UFC bantamweight Duda Santana has been forced to rely on the kindness of her UFC roster-mates to survive the coronavirus pandemic.
Santana, who lives with her mother, six siblings, and daughter in the Cidade de Deus (City of God) favela in Rio de Janeiro, recently told Brazilian publication Combate that she has been struggling to keep food on the table during the pandemic, as neither she nor her family members have been able to work.
“Every day is a struggle,” Santana said (via Google Translate). “I don’t even know how to answer that question [about how to make a living]. I’m not working, neither is my mother.

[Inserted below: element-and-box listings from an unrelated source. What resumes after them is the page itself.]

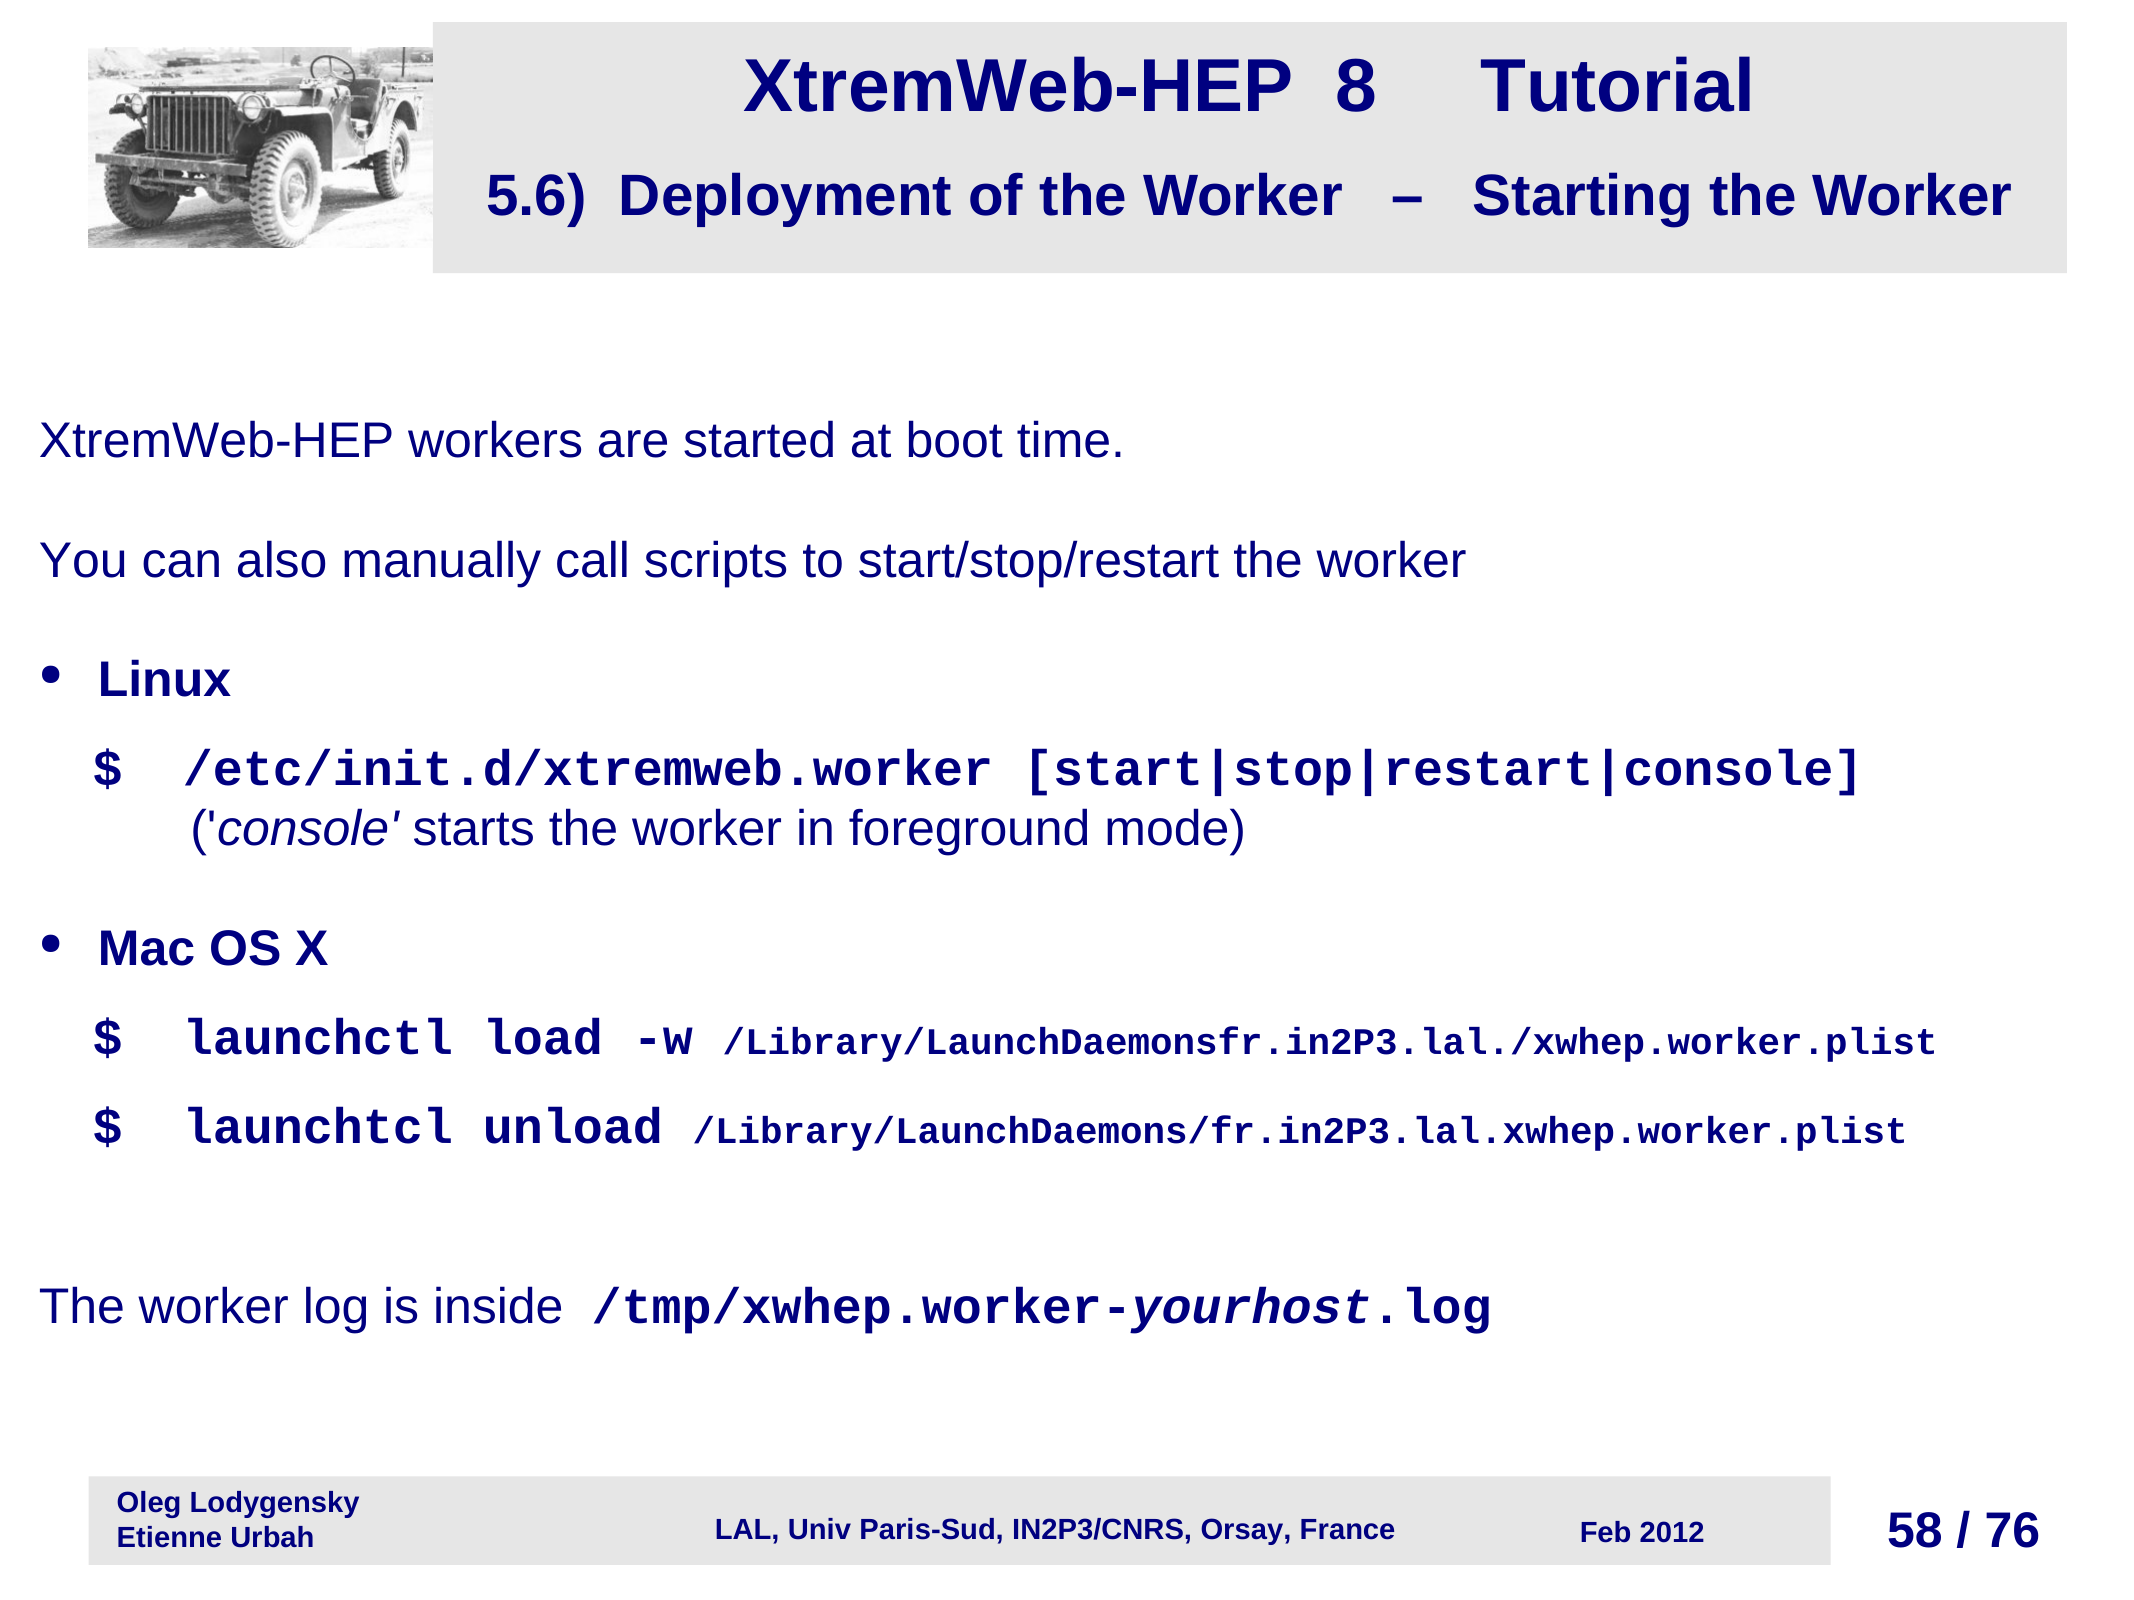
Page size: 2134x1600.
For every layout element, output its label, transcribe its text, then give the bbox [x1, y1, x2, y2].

text_box XtremWeb-HEP workers are started at boot time. You can also manually call scripts to start/stop/restart the worker Linux $ /etc/init.d/xtremweb.worker [start|stop|restart|console] ('console' starts the worker in foreground mode) Mac OS X $ launchctl load -w /Library/LaunchDaemonsfr.in2P3.lal./xwhep.worker.plist $ launchtcl unload /Library/LaunchDaemons/fr.in2P3.lal.xwhep.worker.plist The worker log is inside /tmp/xwhep.worker-yourhost.log [29, 403, 2082, 1345]
picture [88, 47, 433, 248]
title 5.6) Deployment of the Worker – Starting the Worker [442, 118, 2067, 266]
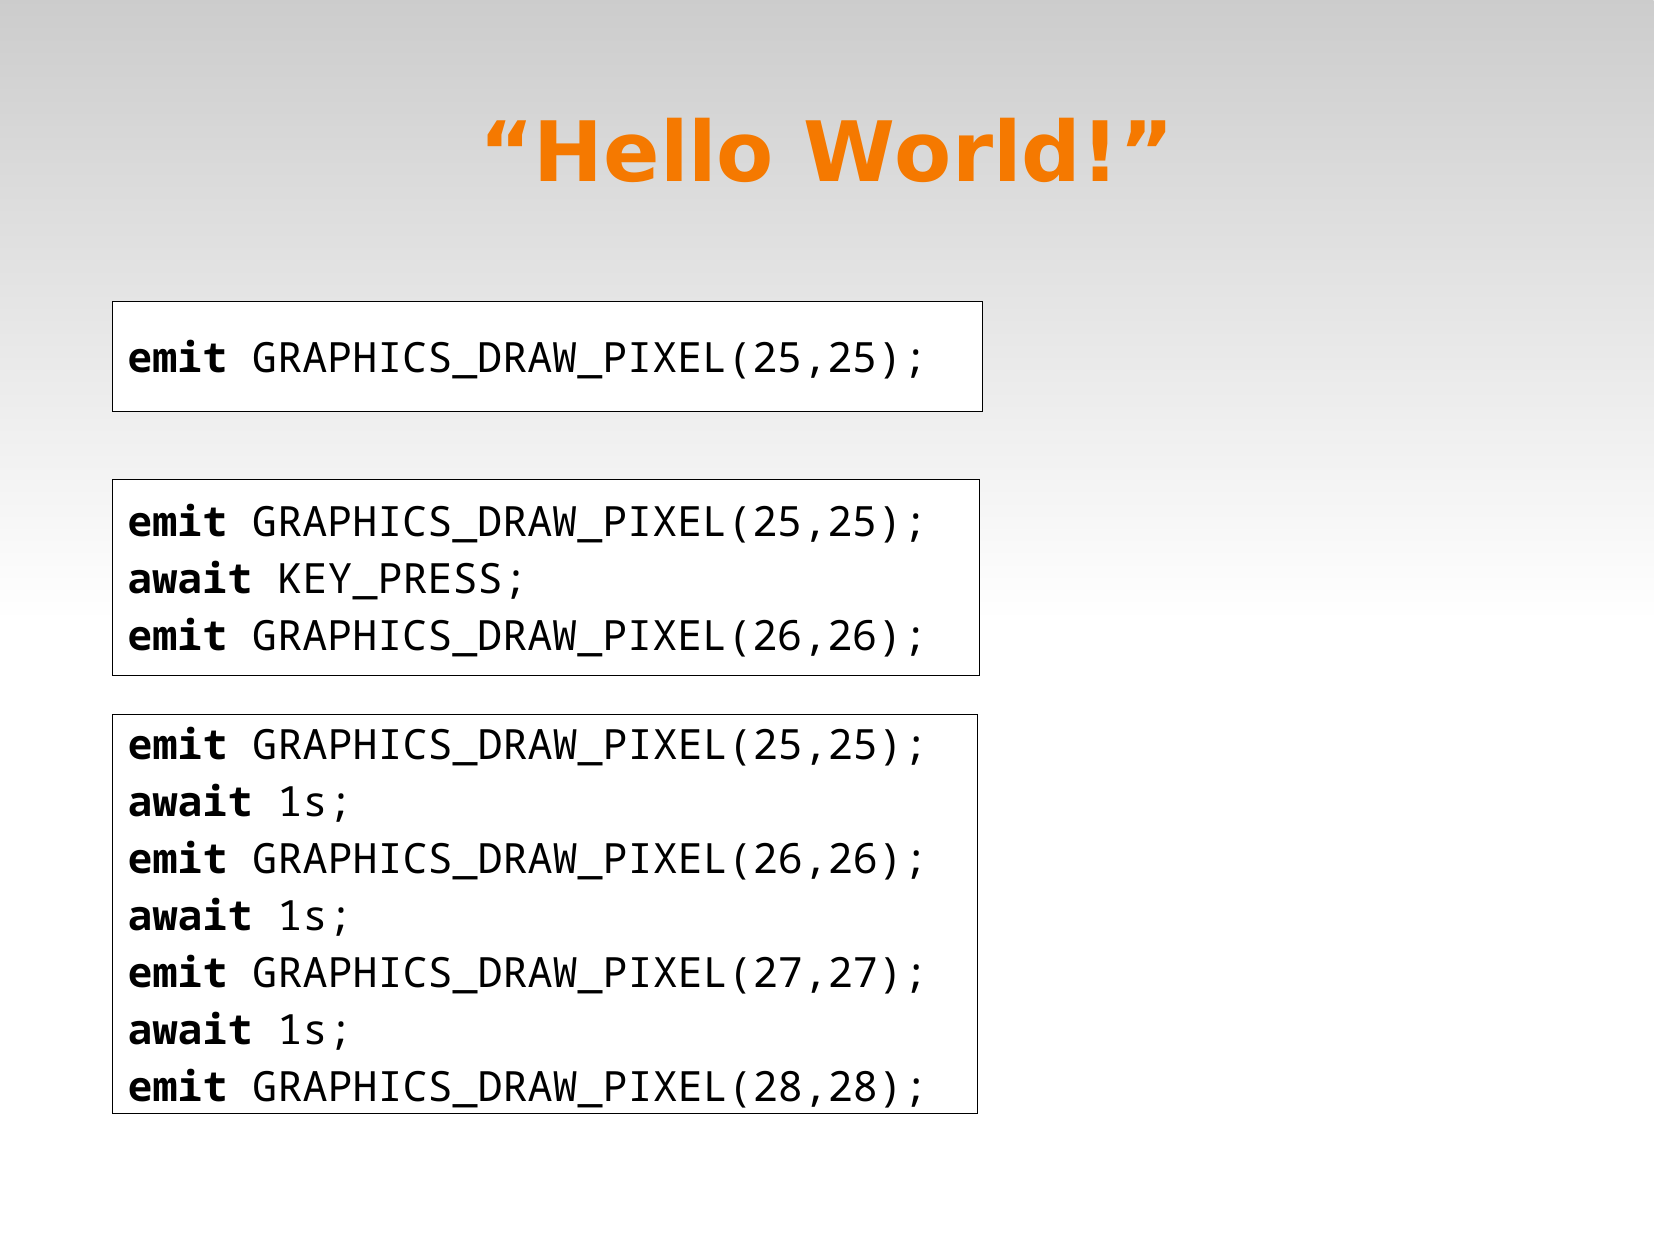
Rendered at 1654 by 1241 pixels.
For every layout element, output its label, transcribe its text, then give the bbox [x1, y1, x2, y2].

There are days when we wake up with nothing and God provides. In Holy Week we had nothing to eat—neither egg nor fish. But God provided, a friend of the family brought the fish. It’s one day at a time. The situation is complicated. It has been a long time since I fough, the money has run out.”
After Combate’s interview with Santana surfaced, UFC lightweight Alan Patrick posted in a group chat containing some 80 UFC fighters, imploring his fellow athletes to pitch in and help her. Speaking to MMA Fighting, Patrick revealed the UFC light heavyweight contender Glover Teixeira was the first to donate to Santana’s cause. Amanda Ribas, Anderson dos Santos and Raphael Pessoa also opened their wallets.
“I helped ‘Cowboyzinha’ [Santana] because I’ve been in her situation before,” Patrick told MMA Fighting. “I know how it feels to be hungry, to share a house with several siblings and not have anything to eat. We know ‘Cowboyzinha’ and her family are victims of the system. The system doesn’t let you acquire knowledge and grow as a person.
“Thank God and thank to sports she was able to achieve something and get to the world’s biggest promotion, but everybody in Brazil thinks like, ‘boom, your problems are over’ if you’re signed by the UFC.”
As Patrick suggests, a UFC contract is not an automatic ticket to wealth and success, as some people might expect. The UFC lightweight went on to slam the UFC for allowing Santana to live in such poverty.
“It’s embarrassing not for me, but for the organization in Brazil,” Patrick said. “They could have thought, ‘no, let me do this.’ I started the campaign and talked to other UFC fighters. ‘Are we going to see this story and not do nothing while our friend starves?’ Doing for someone what others have done for me in the past is priceless.”
Speaking to MMA Fighting, Santana announced that she received a donation from her fellow fighters last week, and that she was “happy, emotional and thankful.” She used the money to buy food for her family.
“We’re broke like everyone else,” Santana said. “It’s complicated. I depend on the fight and the win, and I was counting on the money. We work hard and train hard every day to fight, so it’s a bit frustrating. That’s the word, we get frustrated.”
From here, Duda Santana is working on receiving funding from the Brazilian government.
This article first appeared on BJPENN.com on 4/28/2020.